Bad MBR

  • Thread starter Thread starter jw
  • Start date Start date
J

jw

I suddenly am getting hard drive error that the system says is due to
a bad MBR. How can I fix that?
 
I suddenly am getting hard drive error that the system
says is due to
a bad MBR. How can I fix that?

You could buy a used MBR on EBay and install that. If you
share a little more about the problem, somebody might have a
better idea. What operating system? I'm gonna guess that
this happened during boot. Does the computer still boot
sometimes? Do you have a recent backup?
 
first thing I'd do is backup the data

No data to worry about,
pop the drive in another machine and copy over anything you need.


next would be to run the manufacturer's harddrive diagnostic

don't have one.
If it says the drive is bad...
then you will need to replace the drive


now, if the drive turns out ot be ok

you will simply need to repair the mbr


if you are using XP

I am. Sorry I didn't say.
use your XP cd to boot to the repair console

then issue the command fixmbr

Hangs up at 'starting windows'
but you did not state your OS so who knows?

Again - sorry.
 
You could buy a used MBR on EBay and install that. If you
share a little more about the problem, somebody might have a
better idea. What operating system? I'm gonna guess that
this happened during boot. Does the computer still boot
sometimes? Do you have a recent backup?

XP.

I pulled it from a broken machine, which would not boot.
I mounted it as a second drive in my XP machine to look at it.
It had two partitions in 80GB.
I re-formatted both using xp's 'format'.
I re-mounted it as c drive in my XP machine (removed original).
When I tried to install XP on it, it gave me the bad mbr message.
So here I sit, stimied.

Thanks
Duke
 
XP.

I pulled it from a broken machine, which would not boot.
I mounted it as a second drive in my XP machine to look at
it. It had two partitions in 80GB.
I re-formatted both using xp's 'format'.
I re-mounted it as c drive in my XP machine (removed
original). When I tried to install XP on it, it gave me
the bad mbr message. So here I sit, stimied.

Thanks
Duke

Format just fiddles with the existing partitions, which are
described in the partition table that's part of the dreaded
MBR. The boot record is not altered by format.

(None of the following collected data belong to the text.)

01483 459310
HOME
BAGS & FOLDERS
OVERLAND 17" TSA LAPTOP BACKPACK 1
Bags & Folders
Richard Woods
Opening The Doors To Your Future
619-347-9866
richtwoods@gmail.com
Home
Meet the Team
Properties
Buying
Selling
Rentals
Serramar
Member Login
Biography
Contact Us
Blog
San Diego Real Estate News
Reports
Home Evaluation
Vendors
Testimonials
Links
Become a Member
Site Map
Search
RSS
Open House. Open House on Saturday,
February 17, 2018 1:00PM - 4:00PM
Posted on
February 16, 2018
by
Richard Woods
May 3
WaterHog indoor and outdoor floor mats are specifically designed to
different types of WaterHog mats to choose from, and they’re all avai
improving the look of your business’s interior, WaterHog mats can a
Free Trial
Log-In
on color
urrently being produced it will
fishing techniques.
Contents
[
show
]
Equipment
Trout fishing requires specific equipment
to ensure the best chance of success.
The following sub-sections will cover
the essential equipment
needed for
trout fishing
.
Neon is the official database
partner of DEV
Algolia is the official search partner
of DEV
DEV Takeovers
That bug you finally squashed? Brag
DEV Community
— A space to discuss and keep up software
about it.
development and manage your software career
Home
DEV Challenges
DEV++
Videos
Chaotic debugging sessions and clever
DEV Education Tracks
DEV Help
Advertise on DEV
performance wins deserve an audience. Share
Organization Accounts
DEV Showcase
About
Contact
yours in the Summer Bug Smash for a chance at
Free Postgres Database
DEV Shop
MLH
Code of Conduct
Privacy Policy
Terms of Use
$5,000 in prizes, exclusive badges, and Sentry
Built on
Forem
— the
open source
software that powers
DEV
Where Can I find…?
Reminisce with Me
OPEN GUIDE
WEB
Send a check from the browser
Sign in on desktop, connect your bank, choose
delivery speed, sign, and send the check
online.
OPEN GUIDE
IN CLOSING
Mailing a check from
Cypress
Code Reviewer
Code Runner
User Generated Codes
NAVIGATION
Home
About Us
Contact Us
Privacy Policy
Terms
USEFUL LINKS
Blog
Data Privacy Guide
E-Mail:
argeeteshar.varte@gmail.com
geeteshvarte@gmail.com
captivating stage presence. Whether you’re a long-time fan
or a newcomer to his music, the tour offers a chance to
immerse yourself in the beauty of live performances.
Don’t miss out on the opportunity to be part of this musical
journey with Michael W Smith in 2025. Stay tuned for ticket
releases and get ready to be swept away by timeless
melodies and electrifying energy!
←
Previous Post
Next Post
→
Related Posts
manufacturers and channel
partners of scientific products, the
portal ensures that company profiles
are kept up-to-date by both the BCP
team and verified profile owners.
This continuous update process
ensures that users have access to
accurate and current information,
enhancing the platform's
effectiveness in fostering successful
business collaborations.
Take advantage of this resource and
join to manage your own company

Since there's nothing to save on the disk, why don't you use
the manufacturer's utility to write nulls to the whole disk.
That will zero out the entire mbr and leave a like-new disk
for your windows install.

Bryce
 
Since you formatted both partitions, why not delete both partitions and
create just one (or recreate the two of them at whatever sizes you want)?
The setup program for Windows XP should let you delete and [re]create
partitions, and then format them. The install of Windows XP will step on
the bootstrap area of the MBR. The only parts left are the partition tables
and the disk signature.


You are a mind reader. I did just that using PQ Magic. Seemed to
work. I formatted the large partition, but now the installation hangs
up halfway through the beginning loads.

Duke
 
work. I formatted the large partition, but now the installation hangs
up halfway through the beginning loads.

Does the bios for that system have an option for "virus protection"?
If it does, and it is enabled, that would prevent writing to the
first sector, where the mbr is stored. Try disabling it.

Regards, Dave Hodgins
 
Since you formatted both partitions, why not delete both partitions and
create just one (or recreate the two of them at whatever sizes you want)?
The setup program for Windows XP should let you delete and [re]create
partitions, and then format them. The install of Windows XP will step on
the bootstrap area of the MBR. The only parts left are the partition tables
and the disk signature.

You are a mind reader. I did just that using PQ Magic. Seemed to
work. I formatted the large partition, but now the installation hangs
up halfway through the beginning loads.

Duke

Bad install CD. Bad hard disk.

The format didn't hang but the install did. So create a c:\tmpinst folder
and see if you can copy all the files from the install CD into that temp
folder on the hard disk. If so, run the install from there. If that works,
you have a flaky install CD (or a CD drive that might need replacing). You
could get the hard disk manufacturer's diagnostic utility and run it against
the hard disk to see if it found a problem with that device.
 
Does the bios for that system have an option for "virus protection"?
If it does, and it is enabled, that would prevent writing to the
first sector, where the mbr is stored. Try disabling it.

Modern OSes talk to the harddrive directly, so such a setting wouldn't
matter very much.
 
I think most readers will know what you meant to say. I'm
sure you mean to say "You could buy a used disk on eBay
and install that...". Since the MBR is on the disk, it
isn't something you could buy separately.
<snip>

Don't go putting words in my keyboard. I have a drawer full
of used MBR's. Open the drive enclosure, clamp the disk in
a suitable vise, remove the two tiny screws that secure the
MBR to the first track ... voila! (Works best on April 1.)

In a more serious tone, I would not urge anybody to buy a
used drive. New drives with huge capacity are very
affordable, and probably more trustworthy.